Bitcoin's on-chain data is sending mixed signals this week. The proportion of coins held for at least a year has hit levels not seen since October 2025 – over 70% of the circulating supply, roughly 15 million BTC. At the same time, miner reserves on Binance slipped from 41,987 to 41,915 in May, pointing to continued selling pressure from miners.
Miner reserves edge lower
The drop in miner reserves is small – about 72 BTC – but it's consistent with a broader trend. Analysts describe current miner behavior as a 'wait phase' typical near cycle bottoms. The Miner Position Index remains below historical panic-selling thresholds, and the Puell Multiple is under 1, meaning miner revenue is low relative to long-term averages. That's not a panic signal, but it's not a buying spree either.
Long-term holders dig in
Meanwhile, the 1Y+ Long Term Holder metric has entered what analysts call an 'oversold' accumulation zone. Past instances of this setup – in 2013, 2016, 2019, and late 2022 – all preceded major price climbs. The exception was 2022, when the FTX collapse derailed the pattern. The current reading suggests investors who've held for over a year are refusing to sell, even as miners trim positions.
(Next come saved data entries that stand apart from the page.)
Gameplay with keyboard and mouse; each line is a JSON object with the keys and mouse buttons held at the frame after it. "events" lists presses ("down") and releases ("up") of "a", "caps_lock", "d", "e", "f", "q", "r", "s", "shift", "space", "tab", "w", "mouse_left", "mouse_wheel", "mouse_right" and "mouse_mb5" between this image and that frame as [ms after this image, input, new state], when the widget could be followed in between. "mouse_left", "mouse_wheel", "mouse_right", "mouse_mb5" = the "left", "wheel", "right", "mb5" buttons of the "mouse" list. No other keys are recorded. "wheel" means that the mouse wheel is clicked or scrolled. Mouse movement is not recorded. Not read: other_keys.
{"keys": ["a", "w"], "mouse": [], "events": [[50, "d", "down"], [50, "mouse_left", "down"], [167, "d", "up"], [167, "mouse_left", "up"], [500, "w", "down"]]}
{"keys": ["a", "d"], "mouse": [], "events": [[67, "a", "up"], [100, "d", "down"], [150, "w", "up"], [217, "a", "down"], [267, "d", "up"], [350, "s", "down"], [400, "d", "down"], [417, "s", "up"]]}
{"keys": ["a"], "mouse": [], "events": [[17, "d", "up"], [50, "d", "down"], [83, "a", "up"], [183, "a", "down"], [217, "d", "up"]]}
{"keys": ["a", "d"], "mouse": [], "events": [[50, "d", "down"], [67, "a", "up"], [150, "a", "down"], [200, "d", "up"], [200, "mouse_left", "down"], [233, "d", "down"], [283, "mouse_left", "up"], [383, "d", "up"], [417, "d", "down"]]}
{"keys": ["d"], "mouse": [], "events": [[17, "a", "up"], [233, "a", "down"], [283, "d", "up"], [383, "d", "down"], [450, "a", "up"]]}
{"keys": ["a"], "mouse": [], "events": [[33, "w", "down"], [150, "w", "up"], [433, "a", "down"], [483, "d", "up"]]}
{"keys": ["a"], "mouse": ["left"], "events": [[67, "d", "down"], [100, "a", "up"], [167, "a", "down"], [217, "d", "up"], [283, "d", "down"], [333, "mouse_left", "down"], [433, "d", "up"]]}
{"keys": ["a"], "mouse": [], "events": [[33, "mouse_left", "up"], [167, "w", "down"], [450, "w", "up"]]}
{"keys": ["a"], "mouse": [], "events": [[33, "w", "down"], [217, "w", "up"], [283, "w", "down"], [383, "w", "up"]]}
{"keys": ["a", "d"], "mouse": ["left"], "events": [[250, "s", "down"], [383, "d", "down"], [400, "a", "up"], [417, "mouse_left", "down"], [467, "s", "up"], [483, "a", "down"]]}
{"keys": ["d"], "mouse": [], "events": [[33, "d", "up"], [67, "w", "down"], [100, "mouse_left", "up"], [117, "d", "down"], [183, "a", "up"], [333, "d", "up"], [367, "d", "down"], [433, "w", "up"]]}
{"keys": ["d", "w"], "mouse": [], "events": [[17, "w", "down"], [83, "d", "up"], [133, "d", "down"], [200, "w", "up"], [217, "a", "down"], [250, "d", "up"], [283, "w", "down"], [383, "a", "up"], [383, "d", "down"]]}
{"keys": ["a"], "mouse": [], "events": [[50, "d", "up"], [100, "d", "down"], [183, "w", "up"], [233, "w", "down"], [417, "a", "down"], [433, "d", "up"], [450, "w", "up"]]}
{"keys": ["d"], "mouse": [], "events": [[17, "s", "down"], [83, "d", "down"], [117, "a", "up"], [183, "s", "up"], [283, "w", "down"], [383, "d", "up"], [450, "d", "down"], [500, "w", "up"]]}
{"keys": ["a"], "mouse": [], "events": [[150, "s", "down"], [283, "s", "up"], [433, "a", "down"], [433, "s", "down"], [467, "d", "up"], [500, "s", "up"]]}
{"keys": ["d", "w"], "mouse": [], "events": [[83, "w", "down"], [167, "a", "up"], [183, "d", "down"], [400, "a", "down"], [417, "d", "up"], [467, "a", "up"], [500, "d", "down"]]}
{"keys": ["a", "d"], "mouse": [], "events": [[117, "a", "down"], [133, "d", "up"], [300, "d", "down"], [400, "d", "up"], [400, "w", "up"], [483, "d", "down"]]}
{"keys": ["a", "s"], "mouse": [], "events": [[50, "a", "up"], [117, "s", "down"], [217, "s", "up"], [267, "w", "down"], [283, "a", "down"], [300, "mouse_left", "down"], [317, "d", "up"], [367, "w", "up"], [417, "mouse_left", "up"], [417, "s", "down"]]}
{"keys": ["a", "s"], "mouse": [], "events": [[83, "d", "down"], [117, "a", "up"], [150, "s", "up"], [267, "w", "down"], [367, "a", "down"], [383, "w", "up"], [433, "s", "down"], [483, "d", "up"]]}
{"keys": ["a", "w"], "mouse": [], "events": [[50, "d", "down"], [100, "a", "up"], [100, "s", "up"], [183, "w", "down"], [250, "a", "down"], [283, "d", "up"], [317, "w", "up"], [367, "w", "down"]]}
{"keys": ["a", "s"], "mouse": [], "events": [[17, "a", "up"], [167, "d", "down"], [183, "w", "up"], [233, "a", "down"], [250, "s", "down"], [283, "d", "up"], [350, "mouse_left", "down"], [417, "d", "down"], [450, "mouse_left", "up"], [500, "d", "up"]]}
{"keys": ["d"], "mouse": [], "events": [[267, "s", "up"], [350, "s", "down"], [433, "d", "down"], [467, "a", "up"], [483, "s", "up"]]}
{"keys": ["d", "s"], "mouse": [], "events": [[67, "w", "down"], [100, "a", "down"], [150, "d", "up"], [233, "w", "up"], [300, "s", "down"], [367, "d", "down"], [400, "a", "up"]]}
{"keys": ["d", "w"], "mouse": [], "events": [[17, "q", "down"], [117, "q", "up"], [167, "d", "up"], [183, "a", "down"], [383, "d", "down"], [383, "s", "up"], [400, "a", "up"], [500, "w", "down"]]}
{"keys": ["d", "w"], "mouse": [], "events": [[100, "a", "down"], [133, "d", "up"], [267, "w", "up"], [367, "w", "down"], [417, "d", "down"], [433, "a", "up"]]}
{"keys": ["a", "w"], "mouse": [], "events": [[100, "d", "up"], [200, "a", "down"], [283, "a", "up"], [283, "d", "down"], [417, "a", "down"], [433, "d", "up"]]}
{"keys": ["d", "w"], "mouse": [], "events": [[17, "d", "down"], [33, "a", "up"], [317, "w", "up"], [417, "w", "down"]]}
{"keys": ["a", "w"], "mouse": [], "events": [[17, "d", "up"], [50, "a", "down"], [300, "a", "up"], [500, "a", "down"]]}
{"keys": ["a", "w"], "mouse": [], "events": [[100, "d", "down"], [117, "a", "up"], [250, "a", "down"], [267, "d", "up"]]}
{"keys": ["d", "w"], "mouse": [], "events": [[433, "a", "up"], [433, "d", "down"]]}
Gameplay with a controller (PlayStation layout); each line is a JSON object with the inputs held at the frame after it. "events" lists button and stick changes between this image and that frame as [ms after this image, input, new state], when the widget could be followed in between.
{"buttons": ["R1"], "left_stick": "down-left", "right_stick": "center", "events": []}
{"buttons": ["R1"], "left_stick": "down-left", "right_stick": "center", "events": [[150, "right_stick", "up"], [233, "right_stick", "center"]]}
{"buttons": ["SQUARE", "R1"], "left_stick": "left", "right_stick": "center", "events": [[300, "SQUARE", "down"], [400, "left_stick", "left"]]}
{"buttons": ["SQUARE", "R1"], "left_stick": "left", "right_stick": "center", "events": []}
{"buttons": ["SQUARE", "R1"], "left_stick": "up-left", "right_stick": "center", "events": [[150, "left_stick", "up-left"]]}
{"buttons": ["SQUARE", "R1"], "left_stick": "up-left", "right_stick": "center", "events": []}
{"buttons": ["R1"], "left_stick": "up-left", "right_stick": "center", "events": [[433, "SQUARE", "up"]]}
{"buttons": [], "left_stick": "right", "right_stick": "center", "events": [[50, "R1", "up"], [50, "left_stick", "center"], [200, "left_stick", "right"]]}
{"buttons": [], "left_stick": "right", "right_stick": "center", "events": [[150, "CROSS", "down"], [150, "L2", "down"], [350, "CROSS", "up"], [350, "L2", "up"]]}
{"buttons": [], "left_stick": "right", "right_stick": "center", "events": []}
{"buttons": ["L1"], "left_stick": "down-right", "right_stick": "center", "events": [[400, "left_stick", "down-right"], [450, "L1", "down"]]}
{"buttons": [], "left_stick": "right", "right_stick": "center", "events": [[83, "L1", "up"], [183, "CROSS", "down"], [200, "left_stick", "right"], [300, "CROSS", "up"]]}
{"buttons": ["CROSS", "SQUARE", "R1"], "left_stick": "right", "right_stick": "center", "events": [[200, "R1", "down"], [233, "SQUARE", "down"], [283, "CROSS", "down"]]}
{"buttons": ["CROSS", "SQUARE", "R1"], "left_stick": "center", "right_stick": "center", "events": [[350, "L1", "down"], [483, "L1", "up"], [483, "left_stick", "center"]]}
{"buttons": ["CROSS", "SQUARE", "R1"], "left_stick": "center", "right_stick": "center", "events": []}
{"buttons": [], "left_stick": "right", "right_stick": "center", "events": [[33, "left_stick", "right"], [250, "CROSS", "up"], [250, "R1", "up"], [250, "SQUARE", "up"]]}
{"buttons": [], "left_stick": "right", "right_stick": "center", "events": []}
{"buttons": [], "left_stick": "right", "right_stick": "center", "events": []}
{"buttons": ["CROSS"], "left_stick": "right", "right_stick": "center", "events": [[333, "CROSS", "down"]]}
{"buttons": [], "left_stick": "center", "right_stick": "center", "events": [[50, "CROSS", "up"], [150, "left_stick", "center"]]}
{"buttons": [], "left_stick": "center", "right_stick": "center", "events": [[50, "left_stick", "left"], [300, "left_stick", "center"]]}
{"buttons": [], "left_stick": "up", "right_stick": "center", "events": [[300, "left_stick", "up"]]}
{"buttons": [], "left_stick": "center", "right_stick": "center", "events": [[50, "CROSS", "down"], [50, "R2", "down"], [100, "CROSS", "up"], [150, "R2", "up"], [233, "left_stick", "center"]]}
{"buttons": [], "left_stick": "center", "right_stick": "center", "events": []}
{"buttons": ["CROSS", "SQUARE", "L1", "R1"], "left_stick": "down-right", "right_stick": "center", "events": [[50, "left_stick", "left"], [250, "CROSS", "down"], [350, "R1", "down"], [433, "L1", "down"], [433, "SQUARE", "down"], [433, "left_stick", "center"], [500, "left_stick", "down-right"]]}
Weekly RSI retest – a rare signal
Bitcoin's weekly relative strength index has retested the 50 level, 105 days after falling into oversold territory. That's only the fourth such occurrence on record. Three of the four previous retests led to long-term price expansion. The one that didn't? 2022, again because of the FTX shock. The pattern is bullish on its own, but fragile.
What analysts are watching
Analyst Sykodelic put it bluntly: the odds of Bitcoin falling below $60,000 are 'extremely slim.' The bullish outlook hinges on avoiding external shocks similar to the FTX collapse. No one is calling a top yet, but the data suggests the market is in a waiting game – miners selling, holders holding, and a rare RSI pattern flashing potential upside. The next move depends on whether the macro environment cooperates.